--- Task instructions ---
Present the lines of the material below as a numbered list, skipping blank lines and leaving the pictures out.

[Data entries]
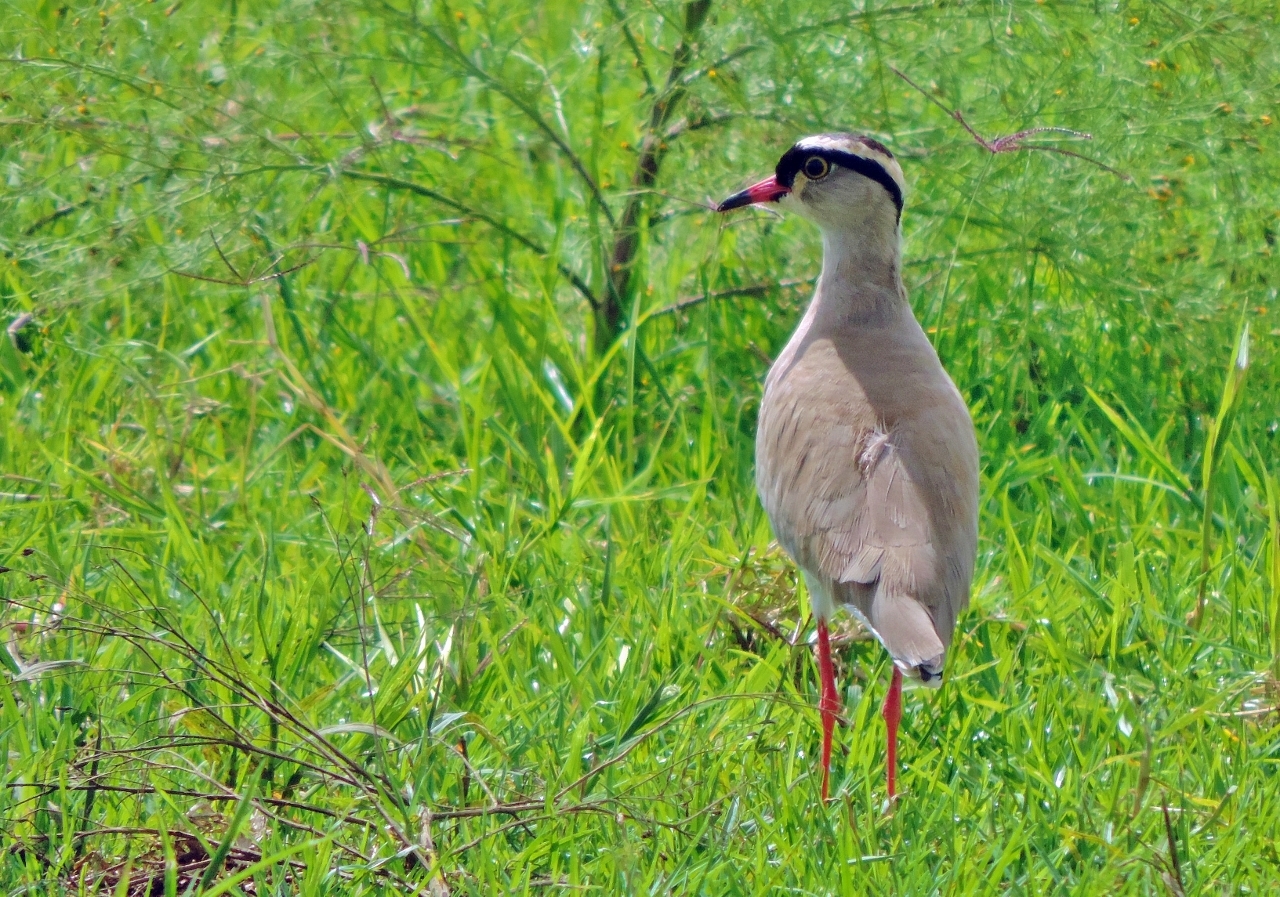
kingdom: Animalia
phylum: Chordata
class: Aves
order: Charadriiformes
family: Charadriidae
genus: Vanellus
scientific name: Vanellus coronatus
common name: Crowned lapwing
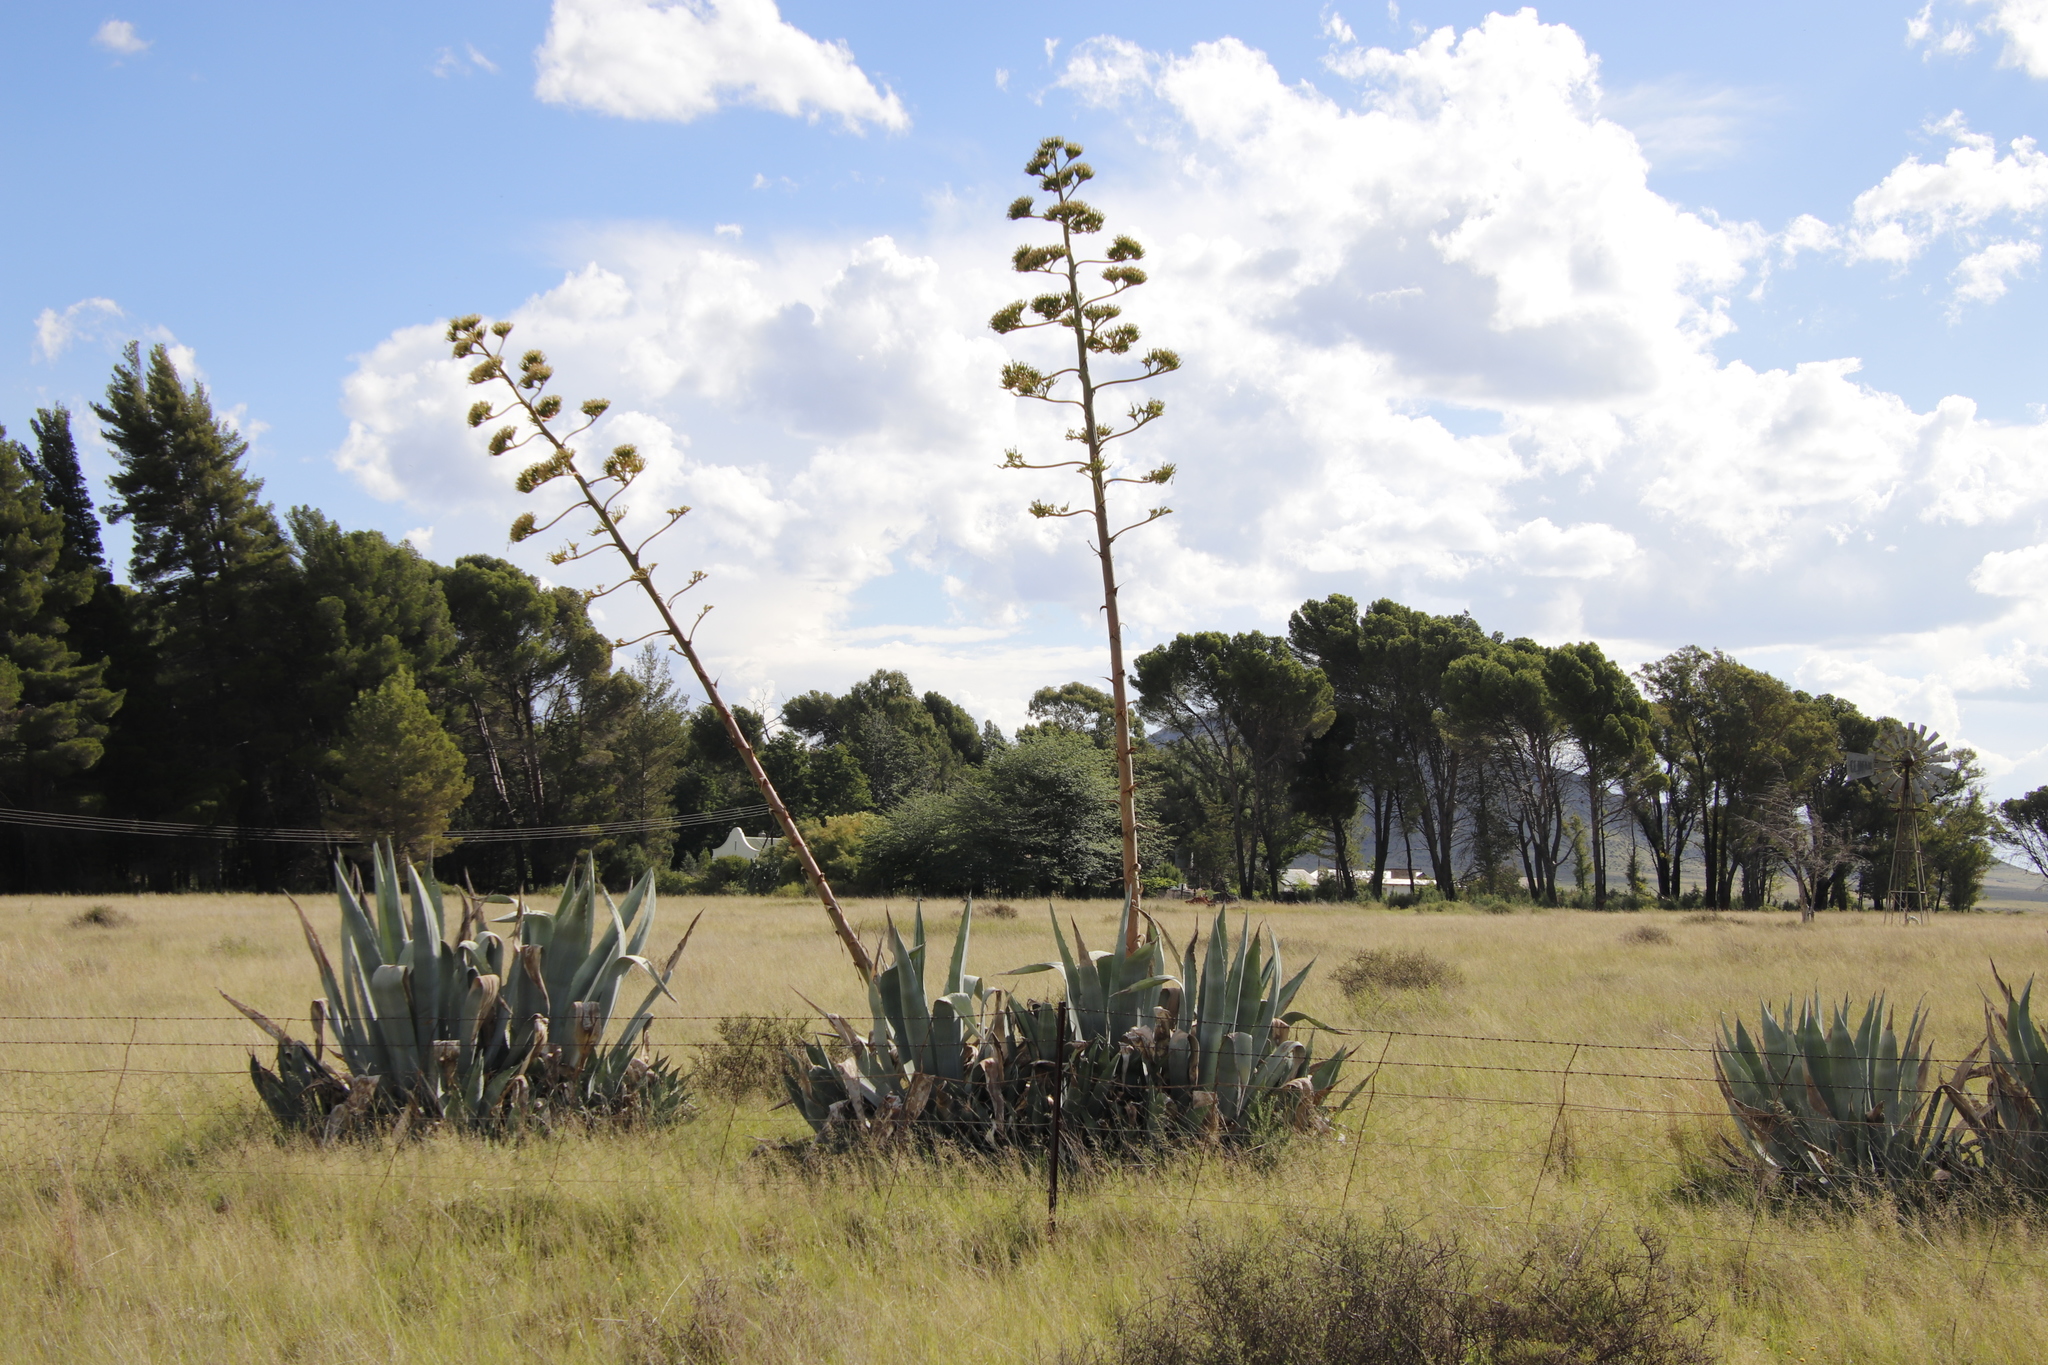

--- Written response ---
1. kingdom: Animalia
2. phylum: Chordata
3. class: Aves
4. order: Charadriiformes
5. family: Charadriidae
6. genus: Vanellus
7. scientific name: Vanellus coronatus
8. common name: Crowned lapwing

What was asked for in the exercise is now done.